The disclosure before the NGT that as many as 256 illegal occupants have been identified in just two Khasras along the Tawi River in Jammu is both alarming and telling. If such a large number of encroachers exist on a small patch of land, one can only imagine the scale of rampant occupation all along the riverbanks. Yet, despite clear orders from the NGT, the concerned authorities -have failed to implement directives either in letter or in spirit. Their reluctance to share relevant records and file affidavits amounts to a blatant disregard of both environmental governance and judicial oversight. It is a reflection of a deeper malaise – institutional indifference to the health of the river that sustains Jammu and safeguards it against recurring floods. Known as the “lifeline of Jammu”, the Tawi River has become a victim of unchecked encroachment, untreated sewage inflows, and administrative apathy.

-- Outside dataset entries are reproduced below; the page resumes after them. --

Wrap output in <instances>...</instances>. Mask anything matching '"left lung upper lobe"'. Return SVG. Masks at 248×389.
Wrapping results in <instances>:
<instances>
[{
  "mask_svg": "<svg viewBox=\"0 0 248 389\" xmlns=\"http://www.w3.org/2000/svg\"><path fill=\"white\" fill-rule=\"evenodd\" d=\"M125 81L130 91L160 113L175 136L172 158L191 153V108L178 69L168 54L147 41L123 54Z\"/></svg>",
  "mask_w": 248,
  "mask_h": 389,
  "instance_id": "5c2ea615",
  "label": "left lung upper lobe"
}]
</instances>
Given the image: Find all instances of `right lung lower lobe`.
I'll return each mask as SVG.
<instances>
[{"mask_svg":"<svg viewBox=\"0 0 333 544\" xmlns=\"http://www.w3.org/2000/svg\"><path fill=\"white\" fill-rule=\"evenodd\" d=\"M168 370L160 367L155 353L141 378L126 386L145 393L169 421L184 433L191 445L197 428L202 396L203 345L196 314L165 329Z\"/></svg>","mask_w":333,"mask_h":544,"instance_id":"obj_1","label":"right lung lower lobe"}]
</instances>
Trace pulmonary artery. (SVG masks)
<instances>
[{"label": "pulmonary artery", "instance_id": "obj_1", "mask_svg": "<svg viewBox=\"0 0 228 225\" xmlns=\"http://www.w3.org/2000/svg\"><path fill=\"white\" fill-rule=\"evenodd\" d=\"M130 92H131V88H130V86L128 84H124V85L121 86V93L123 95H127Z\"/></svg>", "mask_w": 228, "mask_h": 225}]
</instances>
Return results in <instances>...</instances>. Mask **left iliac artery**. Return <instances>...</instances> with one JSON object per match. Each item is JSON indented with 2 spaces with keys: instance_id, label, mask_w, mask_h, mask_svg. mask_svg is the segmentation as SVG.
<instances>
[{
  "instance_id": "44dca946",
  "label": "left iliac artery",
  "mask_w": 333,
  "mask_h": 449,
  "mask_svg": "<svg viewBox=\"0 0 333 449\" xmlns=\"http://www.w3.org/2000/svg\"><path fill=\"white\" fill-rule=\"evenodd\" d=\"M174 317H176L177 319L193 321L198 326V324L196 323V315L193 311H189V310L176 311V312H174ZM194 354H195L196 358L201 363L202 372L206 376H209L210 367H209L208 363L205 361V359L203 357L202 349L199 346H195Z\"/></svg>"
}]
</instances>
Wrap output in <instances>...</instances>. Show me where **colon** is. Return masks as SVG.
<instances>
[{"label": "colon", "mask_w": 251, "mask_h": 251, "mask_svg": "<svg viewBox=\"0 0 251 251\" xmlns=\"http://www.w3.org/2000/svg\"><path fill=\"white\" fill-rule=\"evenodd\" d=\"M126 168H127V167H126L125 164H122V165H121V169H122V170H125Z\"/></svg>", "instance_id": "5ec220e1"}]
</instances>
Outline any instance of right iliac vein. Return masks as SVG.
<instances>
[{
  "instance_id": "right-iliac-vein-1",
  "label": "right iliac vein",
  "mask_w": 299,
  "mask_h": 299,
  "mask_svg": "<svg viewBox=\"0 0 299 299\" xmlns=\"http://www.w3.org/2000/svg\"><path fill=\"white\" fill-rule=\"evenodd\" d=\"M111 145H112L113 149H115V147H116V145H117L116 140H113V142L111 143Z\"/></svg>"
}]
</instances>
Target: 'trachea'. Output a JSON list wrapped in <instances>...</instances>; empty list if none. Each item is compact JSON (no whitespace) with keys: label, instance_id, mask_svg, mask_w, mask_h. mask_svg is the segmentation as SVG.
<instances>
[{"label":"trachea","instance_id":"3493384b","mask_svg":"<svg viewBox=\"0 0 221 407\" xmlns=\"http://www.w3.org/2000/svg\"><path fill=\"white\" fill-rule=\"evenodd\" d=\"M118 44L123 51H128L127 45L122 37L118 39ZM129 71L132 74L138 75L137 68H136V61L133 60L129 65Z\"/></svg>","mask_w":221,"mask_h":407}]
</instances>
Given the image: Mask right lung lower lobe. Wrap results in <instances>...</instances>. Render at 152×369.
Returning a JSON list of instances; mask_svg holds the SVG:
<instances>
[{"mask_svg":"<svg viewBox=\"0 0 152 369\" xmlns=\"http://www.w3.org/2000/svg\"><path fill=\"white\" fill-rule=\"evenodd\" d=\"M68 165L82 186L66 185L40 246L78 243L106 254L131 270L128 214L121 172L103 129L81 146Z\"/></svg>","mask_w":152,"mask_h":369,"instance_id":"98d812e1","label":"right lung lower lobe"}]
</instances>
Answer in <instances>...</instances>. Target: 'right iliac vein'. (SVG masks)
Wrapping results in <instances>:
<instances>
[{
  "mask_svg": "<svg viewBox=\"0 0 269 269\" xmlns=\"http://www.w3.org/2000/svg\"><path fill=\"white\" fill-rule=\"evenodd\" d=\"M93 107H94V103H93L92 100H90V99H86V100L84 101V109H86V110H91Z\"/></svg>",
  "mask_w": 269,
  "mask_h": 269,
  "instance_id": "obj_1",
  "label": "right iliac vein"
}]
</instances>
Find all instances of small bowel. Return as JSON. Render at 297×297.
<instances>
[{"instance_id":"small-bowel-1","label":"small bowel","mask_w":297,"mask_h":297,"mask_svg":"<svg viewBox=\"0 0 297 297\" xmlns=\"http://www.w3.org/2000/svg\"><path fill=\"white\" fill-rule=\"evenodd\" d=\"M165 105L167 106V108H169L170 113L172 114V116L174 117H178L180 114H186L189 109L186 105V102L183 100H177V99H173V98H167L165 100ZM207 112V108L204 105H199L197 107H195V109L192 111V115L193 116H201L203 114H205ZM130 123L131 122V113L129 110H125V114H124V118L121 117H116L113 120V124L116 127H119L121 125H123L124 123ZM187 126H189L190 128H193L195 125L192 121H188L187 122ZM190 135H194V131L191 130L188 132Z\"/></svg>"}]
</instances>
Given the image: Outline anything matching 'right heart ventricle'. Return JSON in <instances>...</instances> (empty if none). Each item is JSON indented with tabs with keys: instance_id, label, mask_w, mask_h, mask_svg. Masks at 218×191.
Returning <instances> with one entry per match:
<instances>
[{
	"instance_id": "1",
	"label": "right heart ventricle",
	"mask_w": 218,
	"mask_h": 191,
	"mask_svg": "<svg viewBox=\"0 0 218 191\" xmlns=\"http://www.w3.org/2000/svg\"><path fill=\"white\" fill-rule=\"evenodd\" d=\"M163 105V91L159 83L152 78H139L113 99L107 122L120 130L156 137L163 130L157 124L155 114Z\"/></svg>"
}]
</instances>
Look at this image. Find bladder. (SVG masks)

Encroachments do not mushroom overnight. They are the result of prolonged silence and complicity of the very agencies entrusted with protecting state land and river floodplains. The revenue department, the JDA, and the District Administration all looked the other way while encroachers slowly occupied prime riverbank and plains’ land. Now, when the NGT demands accountability, these very institutions are adopting dilly-dallying tactics, withholding action taken reports and failing to disclose the full extent of the menace. What is even more baffling is that some portions of the encroached land have already been transferred to the JDA itself, which avoided even appearing before the NGT.
The costs of inaction are not merely environmental but human. Recent floods along the Tawi banks have played havoc, damaging houses, destroying household property, and endangering human lives. The science is clear: when natural floodplains are obstructed with illegal construction, rivers reclaim their course during extreme rainfall events, often with devastating consequences. Every new encroachment on the Tawi poses a potential death trap for nearby residents.
Encroachments are only one side of the crisis. The other is unchecked pollution. The NGT has already flagged that the 30 MLD Sewage Treatment Plant at Bhagwati Nagar, despite meeting most parameters, is failing to eliminate faecal coliform bacteria from human waste that pose grave health risks. But STP is not the lone culprit. Numerous nullahs from Nagrota, Panjtirthi, Peer Kho, Gujjar Nagar and beyond empty untreated city sewage directly into the river. On the opposite bank, the situation is no better, with inflows right from Udhampur to Jammu contaminating the Tawi waters. After spending more than Rs 150 crore on the city’s sewerage project over the past decade and a half, Jammu still lacks a functional system capable of preventing sewage from polluting its main water source. The tragedy is compounded by the fact that this same polluted water is lifted and supplied to the city’s population through schemes like Sitlee, Boria and Dhonthly. In effect, to some extent, citizens are being served contaminated drinking water.
All of these points point to one thing: governance has failed at multiple levels. The District Administration, the JDA, municipal bodies, and even pollution control authorities have shirked their responsibilities. Instead of proactive enforcement, they respond only when pulled up by courts or tribunals. Even then, their responses are evasive. In environmental matters, delay is not a neutral act – it is an active contributor to degradation. The longer the authorities delay action, the greater the encroachments, the more entrenched the interests, and the deadlier the risks for the public.
The NGT has now set a six-week deadline for affidavits from the district administration of Jammu and the JDA Vice Chairman. It must be used to launch a genuine campaign to reclaim floodplains, remove encroachments, and strengthen sewage treatment infrastructure. STPs are not cosmetic utilities to appease environmental compliance checklists; they are essential safeguards for modern urban life. Encroachments are not harmless land grabs; they are disasters in waiting. If timely action is not taken, nature will ultimately reclaim its due space, and the damages will be beyond imagination.